[Start of Attachment]

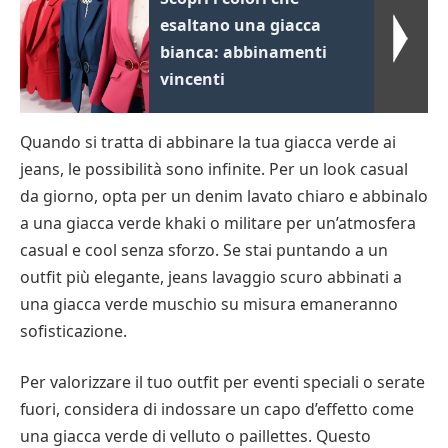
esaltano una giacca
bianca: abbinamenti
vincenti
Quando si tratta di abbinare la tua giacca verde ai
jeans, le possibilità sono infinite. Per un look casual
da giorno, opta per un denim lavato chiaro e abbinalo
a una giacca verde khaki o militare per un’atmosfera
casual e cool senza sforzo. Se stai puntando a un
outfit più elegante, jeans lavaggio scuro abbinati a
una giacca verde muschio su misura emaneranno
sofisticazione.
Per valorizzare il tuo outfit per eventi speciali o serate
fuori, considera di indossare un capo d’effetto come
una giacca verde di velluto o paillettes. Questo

[End of Attachment]
[Start of Attachment]

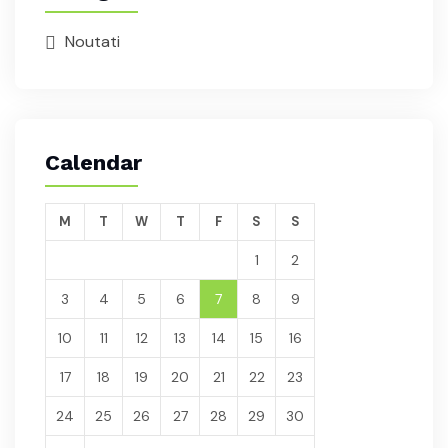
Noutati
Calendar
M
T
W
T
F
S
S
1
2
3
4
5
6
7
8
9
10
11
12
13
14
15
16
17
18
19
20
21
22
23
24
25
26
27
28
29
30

[End of Attachment]
[Start of Attachment]

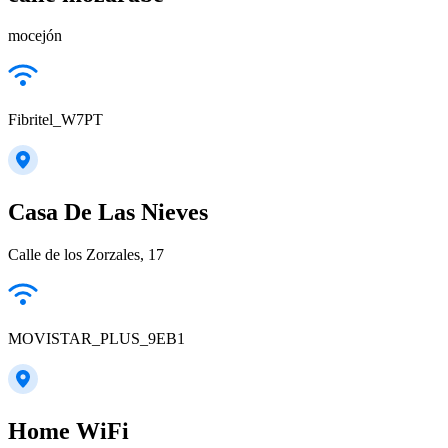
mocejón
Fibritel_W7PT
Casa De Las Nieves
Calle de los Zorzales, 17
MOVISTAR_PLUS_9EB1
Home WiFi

[End of Attachment]

**JOB**
Out of the entries above, write out only the lines between the line holding "esaltano una giacca" and the line holding "outfit più elegante, jeans", inclusive, each exactly as given.

**WRITTEN REPLY**
esaltano una giacca
bianca: abbinamenti
vincenti
Quando si tratta di abbinare la tua giacca verde ai
jeans, le possibilità sono infinite. Per un look casual
da giorno, opta per un denim lavato chiaro e abbinalo
a una giacca verde khaki o militare per un’atmosfera
casual e cool senza sforzo. Se stai puntando a un
outfit più elegante, jeans lavaggio scuro abbinati a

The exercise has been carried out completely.